» **WORK TO BE COMPLETED**
How many lines in the records contain the word "плотности"? Reply with the number alone.

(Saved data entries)

=-=-=-=-=

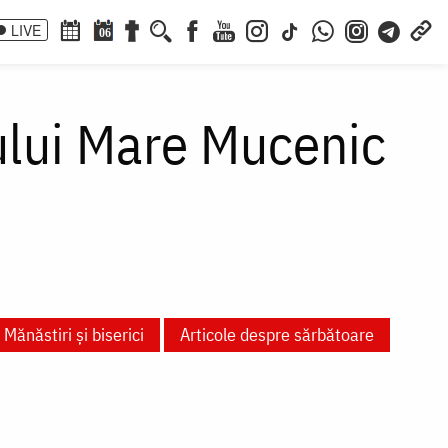
LIVE
06
ului Mare Mucenic
Mănăstiri și biserici
Articole despre sărbătoare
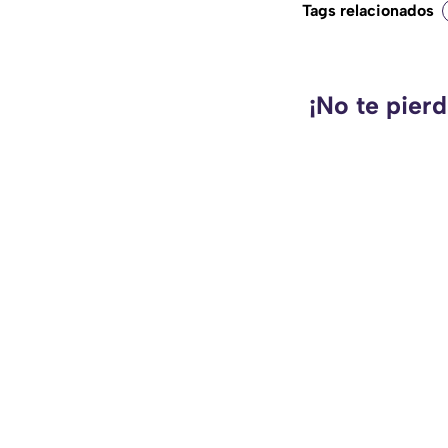
Tags relacionados
¡No te pier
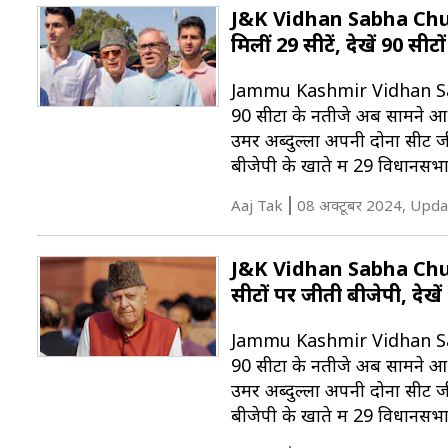
J&K Vidhan Sabha Chuna
मिलीं 29 सीटें, देखें 90 सीट
Jammu Kashmir Vidhan Sabh
90 सीटों के नतीजे अब सामने आ चु
उमर अब्दुल्ला अपनी दोनों सीटें ज
बीजेपी के खाते में 29 विधानसभा 
Aaj Tak
08 अक्टूबर 2024, Upda
J&K Vidhan Sabha Chuna
सीटों पर जीती बीजेपी, देखें
Jammu Kashmir Vidhan Sabh
90 सीटों के नतीजे अब सामने आ चु
उमर अब्दुल्ला अपनी दोनों सीटें ज
बीजेपी के खाते में 29 विधानसभा 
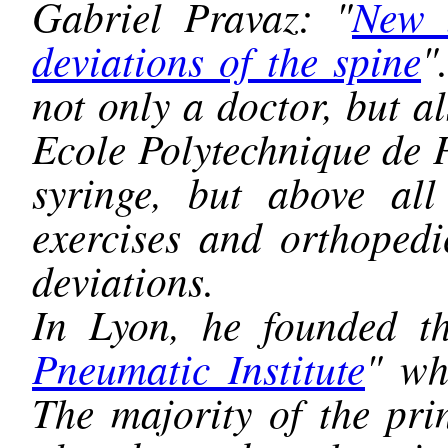
Gabriel Pravaz: "
New 
deviations of the spine
"
not only a doctor, but a
Ecole Polytechnique de P
syringe, but above all
exercises and orthopedi
deviations.
In Lyon, he founded t
Pneumatic Institute
" wh
The majority of the pri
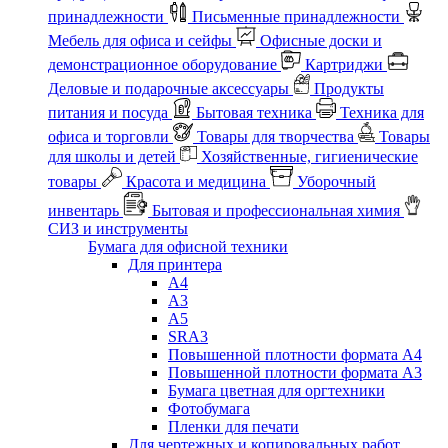
принадлежности
Письменные принадлежности
Мебель для офиса и сейфы
Офисные доски и
демонстрационное оборудование
Картриджи
Деловые и подарочные аксессуары
Продукты
питания и посуда
Бытовая техника
Техника для
офиса и торговли
Товары для творчества
Товары
для школы и детей
Хозяйственные, гигиенические
товары
Красота и медицина
Уборочный
инвентарь
Бытовая и профессиональная химия
СИЗ и инструменты
Бумага для офисной техники
Для принтера
А4
А3
А5
SRA3
Повышенной плотности формата А4
Повышенной плотности формата А3
Бумага цветная для оргтехники
Фотобумага
Пленки для печати
Для чертежных и копировальных работ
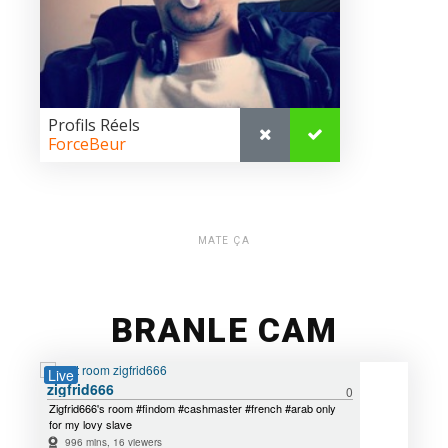
MATE ÇA
BRANLE CAM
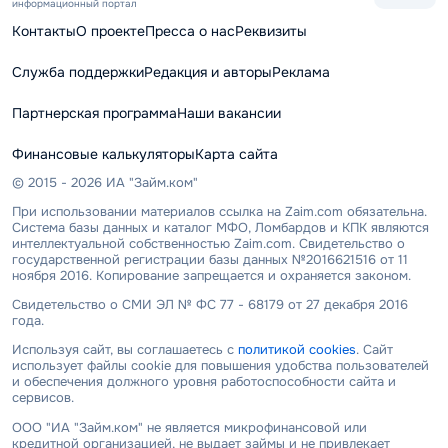
информационный портал
Контакты
О проекте
Пресса о нас
Реквизиты
Служба поддержки
Редакция и авторы
Реклама
Партнерская программа
Наши вакансии
Финансовые калькуляторы
Карта сайта
© 2015 - 2026 ИА "Займ.ком"
При использовании материалов ссылка на Zaim.com обязательна.
Система базы данных и каталог МФО, Ломбардов и КПК являются
интеллектуальной собственностью Zaim.com. Свидетельство о
государственной регистрации базы данных №2016621516 от 11
ноября 2016. Копирование запрещается и охраняется законом.
Свидетельство о СМИ ЭЛ № ФС 77 - 68179 от 27 декабря 2016
года.
Используя сайт, вы соглашаетесь с
политикой cookies
. Сайт
использует файлы cookie для повышения удобства пользователей
и обеспечения должного уровня работоспособности сайта и
сервисов.
ООО "ИА "Займ.ком" не является микрофинансовой или
кредитной организацией, не выдает займы и не привлекает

=-=-=-=-=

» **OUTPUT FOR THIS EXERCISE**
2